Your instructions: Look for the word "Material" in the entries and copy every line where it shows up.

Recorded data:
==========
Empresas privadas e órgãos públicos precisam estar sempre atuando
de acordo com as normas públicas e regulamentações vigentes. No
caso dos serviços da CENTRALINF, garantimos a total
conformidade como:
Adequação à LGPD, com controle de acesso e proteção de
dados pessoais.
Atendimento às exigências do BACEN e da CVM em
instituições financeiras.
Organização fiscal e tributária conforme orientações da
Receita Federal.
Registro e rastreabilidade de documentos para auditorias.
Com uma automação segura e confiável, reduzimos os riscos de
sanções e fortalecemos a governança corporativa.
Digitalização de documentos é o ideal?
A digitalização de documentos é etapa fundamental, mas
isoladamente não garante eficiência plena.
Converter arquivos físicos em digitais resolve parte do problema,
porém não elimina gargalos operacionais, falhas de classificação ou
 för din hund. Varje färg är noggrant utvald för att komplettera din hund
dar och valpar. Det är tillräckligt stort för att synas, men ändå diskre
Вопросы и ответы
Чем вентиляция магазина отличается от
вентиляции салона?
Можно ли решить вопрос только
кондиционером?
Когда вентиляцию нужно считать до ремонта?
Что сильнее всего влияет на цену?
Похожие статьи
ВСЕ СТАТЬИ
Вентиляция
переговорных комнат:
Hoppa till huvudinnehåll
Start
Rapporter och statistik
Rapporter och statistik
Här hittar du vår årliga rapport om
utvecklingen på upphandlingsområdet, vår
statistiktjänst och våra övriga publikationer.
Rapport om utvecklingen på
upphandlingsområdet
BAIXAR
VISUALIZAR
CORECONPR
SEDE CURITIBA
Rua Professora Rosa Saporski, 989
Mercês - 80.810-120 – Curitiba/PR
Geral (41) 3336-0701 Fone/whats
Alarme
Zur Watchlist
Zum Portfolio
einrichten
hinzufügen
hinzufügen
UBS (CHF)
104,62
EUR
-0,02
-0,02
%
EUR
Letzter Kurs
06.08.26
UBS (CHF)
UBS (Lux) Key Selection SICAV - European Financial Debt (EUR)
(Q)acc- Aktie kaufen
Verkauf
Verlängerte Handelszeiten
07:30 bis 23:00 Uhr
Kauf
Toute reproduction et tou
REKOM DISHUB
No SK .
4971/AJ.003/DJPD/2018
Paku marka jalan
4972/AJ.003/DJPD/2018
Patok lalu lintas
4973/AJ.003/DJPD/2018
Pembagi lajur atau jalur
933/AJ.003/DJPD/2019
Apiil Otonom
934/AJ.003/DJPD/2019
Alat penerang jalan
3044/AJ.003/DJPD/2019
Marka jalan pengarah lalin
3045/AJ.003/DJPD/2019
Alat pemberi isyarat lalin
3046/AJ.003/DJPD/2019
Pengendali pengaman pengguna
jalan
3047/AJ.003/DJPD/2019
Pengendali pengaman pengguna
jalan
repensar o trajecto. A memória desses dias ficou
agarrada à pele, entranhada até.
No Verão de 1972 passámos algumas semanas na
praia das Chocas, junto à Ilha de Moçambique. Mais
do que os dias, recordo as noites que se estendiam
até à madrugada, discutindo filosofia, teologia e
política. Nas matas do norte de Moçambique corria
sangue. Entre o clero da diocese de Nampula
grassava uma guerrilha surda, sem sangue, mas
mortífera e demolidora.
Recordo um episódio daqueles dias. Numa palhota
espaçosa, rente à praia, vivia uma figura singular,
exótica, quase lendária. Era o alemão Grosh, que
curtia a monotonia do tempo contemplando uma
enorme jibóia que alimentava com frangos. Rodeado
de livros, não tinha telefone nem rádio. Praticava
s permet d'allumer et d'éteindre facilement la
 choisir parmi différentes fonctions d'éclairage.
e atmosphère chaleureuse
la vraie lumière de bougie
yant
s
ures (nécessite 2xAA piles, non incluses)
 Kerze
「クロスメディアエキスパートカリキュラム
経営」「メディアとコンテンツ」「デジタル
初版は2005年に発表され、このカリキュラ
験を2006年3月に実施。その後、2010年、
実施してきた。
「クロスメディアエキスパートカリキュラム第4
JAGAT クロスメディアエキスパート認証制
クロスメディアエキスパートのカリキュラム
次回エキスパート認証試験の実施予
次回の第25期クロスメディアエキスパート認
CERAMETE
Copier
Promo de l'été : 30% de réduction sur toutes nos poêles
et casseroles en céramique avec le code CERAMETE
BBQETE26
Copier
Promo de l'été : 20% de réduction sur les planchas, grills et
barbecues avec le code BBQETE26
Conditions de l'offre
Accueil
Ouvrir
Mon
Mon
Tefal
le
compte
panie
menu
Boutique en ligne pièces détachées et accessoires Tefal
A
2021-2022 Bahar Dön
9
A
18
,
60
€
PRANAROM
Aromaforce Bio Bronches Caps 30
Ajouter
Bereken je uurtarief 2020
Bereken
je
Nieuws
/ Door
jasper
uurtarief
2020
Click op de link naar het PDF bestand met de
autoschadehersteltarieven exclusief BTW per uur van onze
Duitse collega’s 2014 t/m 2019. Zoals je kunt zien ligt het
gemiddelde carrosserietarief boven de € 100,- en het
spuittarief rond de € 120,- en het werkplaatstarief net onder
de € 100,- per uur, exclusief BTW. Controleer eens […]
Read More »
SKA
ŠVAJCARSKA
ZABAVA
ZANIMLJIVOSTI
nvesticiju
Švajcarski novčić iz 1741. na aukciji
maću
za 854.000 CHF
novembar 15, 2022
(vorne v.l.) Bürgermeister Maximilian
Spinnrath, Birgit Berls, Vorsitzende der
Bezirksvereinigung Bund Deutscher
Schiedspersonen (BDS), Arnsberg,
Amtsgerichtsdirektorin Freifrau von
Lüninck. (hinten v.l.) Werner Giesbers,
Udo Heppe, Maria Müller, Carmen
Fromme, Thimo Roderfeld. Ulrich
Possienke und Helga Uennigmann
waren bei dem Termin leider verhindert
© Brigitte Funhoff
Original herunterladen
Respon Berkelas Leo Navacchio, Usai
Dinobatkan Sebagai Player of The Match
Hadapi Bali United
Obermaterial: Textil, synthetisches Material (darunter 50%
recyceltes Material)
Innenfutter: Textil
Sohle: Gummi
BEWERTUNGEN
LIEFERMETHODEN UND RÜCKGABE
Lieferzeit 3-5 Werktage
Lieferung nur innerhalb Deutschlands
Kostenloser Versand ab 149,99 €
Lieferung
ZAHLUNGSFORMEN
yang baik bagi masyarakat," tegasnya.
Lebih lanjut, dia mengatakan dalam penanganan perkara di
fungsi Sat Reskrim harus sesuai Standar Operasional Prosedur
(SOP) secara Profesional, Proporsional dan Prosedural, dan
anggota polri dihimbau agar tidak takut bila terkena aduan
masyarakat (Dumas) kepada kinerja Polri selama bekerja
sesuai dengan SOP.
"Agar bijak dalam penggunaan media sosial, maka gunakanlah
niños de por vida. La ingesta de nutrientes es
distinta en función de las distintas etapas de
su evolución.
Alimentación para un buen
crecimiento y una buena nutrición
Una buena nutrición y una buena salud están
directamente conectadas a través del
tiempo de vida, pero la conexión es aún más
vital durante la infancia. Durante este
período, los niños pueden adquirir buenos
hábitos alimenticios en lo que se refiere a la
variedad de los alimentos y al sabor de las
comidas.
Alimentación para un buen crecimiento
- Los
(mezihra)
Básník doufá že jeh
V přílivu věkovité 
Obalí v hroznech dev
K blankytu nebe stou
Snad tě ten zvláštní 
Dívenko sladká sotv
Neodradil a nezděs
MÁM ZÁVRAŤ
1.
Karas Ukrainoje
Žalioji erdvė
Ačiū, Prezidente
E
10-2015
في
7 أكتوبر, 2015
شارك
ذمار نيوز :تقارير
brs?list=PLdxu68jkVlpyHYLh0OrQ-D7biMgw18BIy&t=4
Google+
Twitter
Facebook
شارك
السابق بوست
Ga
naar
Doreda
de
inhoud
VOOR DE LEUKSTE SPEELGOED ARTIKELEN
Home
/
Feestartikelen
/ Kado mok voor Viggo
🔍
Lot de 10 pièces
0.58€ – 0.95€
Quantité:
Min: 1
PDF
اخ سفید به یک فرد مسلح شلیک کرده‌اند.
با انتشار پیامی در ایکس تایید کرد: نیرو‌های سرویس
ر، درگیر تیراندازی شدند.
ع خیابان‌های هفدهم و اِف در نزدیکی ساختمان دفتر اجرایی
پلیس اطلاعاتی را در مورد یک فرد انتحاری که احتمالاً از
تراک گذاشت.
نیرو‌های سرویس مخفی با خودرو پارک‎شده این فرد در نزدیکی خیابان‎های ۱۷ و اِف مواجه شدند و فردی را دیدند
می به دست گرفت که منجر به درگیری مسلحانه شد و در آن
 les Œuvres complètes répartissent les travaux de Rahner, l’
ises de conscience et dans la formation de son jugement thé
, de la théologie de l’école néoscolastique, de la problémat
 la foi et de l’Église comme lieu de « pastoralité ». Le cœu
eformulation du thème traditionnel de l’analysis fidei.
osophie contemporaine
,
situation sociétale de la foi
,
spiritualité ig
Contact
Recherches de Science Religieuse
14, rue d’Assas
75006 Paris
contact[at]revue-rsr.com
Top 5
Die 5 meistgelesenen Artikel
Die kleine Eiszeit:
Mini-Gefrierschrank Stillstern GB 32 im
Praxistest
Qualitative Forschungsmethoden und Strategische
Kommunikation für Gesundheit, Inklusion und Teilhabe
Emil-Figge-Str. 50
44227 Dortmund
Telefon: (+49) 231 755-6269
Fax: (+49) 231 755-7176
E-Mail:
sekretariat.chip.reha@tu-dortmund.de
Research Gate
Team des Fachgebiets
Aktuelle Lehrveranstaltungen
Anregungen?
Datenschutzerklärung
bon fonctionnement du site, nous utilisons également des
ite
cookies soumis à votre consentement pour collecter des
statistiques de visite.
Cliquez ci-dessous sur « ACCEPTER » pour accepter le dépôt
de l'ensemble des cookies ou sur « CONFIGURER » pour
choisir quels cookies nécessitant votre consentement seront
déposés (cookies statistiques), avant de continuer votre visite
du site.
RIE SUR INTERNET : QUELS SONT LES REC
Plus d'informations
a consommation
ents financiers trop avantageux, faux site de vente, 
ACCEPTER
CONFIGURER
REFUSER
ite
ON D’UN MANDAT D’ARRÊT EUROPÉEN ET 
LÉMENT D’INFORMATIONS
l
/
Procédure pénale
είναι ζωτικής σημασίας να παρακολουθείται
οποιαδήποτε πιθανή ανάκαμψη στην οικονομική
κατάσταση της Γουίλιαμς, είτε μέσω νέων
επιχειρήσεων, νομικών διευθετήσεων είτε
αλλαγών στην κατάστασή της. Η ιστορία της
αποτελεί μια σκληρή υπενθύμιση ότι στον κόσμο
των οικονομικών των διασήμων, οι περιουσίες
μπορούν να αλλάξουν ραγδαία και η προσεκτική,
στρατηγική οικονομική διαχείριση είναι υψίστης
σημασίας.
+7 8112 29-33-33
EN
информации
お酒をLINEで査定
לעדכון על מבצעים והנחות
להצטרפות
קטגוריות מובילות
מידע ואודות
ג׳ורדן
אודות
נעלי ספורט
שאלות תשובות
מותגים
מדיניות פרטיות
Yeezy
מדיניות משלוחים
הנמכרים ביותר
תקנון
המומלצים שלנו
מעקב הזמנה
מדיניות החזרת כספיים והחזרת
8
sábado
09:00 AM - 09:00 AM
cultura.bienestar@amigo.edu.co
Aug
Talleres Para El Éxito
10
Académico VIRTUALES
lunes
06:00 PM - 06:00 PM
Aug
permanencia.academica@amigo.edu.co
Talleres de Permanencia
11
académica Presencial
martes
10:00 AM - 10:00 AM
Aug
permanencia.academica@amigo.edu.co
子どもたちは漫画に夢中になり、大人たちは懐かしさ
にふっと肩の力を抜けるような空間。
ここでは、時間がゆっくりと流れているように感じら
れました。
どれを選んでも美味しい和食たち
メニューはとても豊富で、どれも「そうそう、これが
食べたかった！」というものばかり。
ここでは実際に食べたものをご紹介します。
==========
Your solution:
Obermaterial: Textil, synthetisches Material (darunter 50%
recyceltes Material)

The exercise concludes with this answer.